A partir da ideia de que a vida humana não acontece de forma isolada, mas inevitavelmente entrelaçada a sistemas e processos normativos que a constituem, julga-se importante destacar que, como totalidade integrada, é na família, primeira trama relacional de significância, que o sujeito encontra ancoragem para existir. Por sistema humano, Osório (2013) entende-se família como um “conjunto de pessoas capazes de se reconhecerem em sua singularidade, que exercem uma ação interativa e se influenciam reciprocamente em busca de um objetivo compartilhado”. Assim, a família entendida como um sistema vivo e dinâmico que, passa por mudanças em seu status funcional que impactam mutuamente todo o seu funcionamento e organização através de seus ciclos vitais de acontecimentos (Osório, 2013).
Discussão
Observar-se que sempre existe um laço familiar, um apoio, uma representatividade familiar, mesmo ela não sendo positiva, como se espera. A buscar por esse entendimento, leva aos profissionais de saúde a terem mais amorosidade as questões emocionais envolvendo esse perfil de mães (Leusin, et al., 2018). Os mesmos autores reforçam sobre o respeito à relação mãe-bebê, embora conclua que a situação emocional que é acompanhar um filho recém-nascido de muito baixo peso seja crítica e conflituosa entre os membros da família. Espera-se que o apoio, advindo da família por sua vez, sejam externalizados na forma de suporte material e emocional, tendo que haver também, coesão e respeito ao vínculo emocional, entre os membros da família.
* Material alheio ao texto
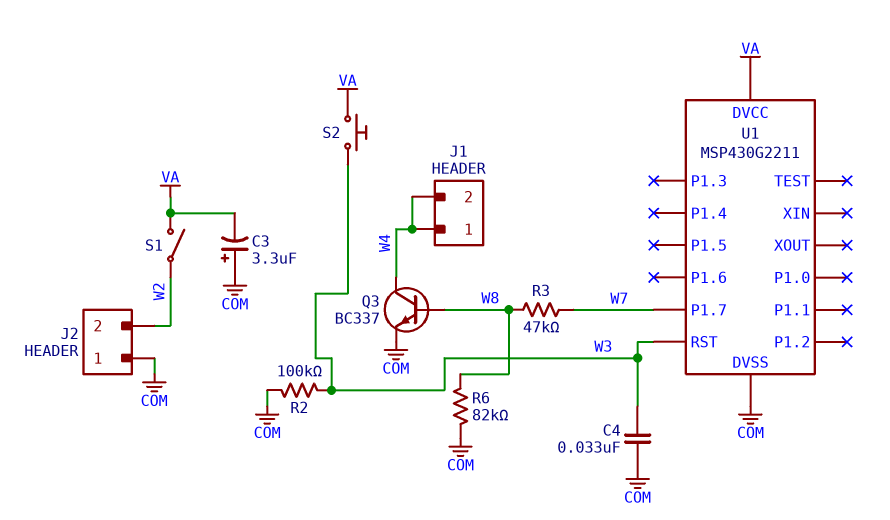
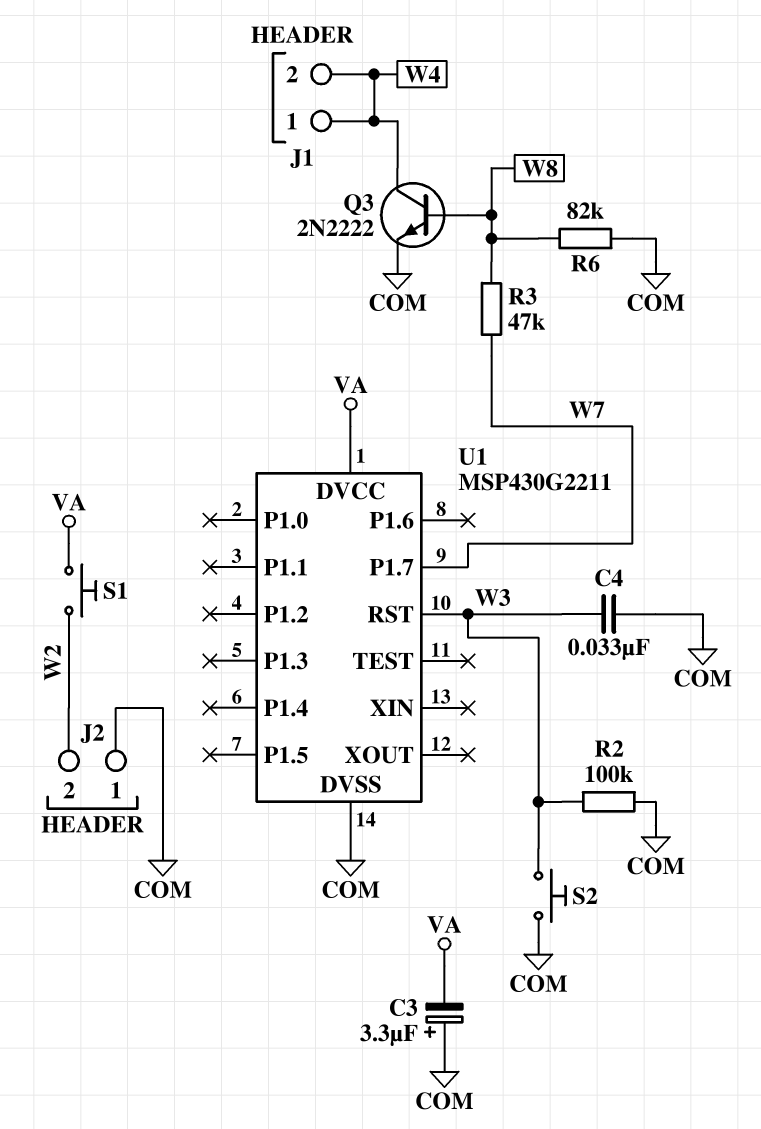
Q3: NPN BC337 (B W8, C W4, E COM) -> NPN 2N2222 (B W8, C W4, E COM)
S1: switch (VA, W2) -> button (VA, W2)
S2: button (VA, W3) -> button (COM, W3)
Finalmente, os resultados deste estudo indicaram que o nascimento pré-termos de muito baixo peso retrata um momento de aflição, de sintomas emocionais nas mães mesmo para aquelas que já sabiam da real possibilidade de nascimento pré-termo do bebê. Observou-se diversas reações das mães diante dessa situação da hospitalização do bebê e todo o processo de internação na UTIN como: o sentimento de superação do filho, de compreender o quadro clínico e a possibilidade de sobrevivência. Foram identificadas falas que expressavam, aflição, estresse, angústia, ansiedade, apreensão, inquietação, medo, nervosismo. Falas que se referiam a esperança, amor e fé também foram identificadas. As reações de enfrentamento foram peculiares a cada mãe, pois perpassavam a história de vida de cada uma, pelo significado do seu filho em suas vidas, pelos projetos pessoais e familiares. Diante dos resultados sugere-se que outros estudos aconteçam para que sejam ampliados os métodos de identificação desses sentimentos, inclusive através de questionários validados, para a identificação desses sintomas emocionais. A importância de levar ao conhecimento da equipe multidisciplinar da UTIN sobre esses achados da pesquisa poderá resultar em novas ações da equipe na intensão de clarificar possíveis dúvidas que as mães apresentem. Além de proporcionar uma reflexão acerca da tarefa assistencial de toda a equipe de saúde, frente aos sintomas emocionais apresentados pelas mães desses prematuros.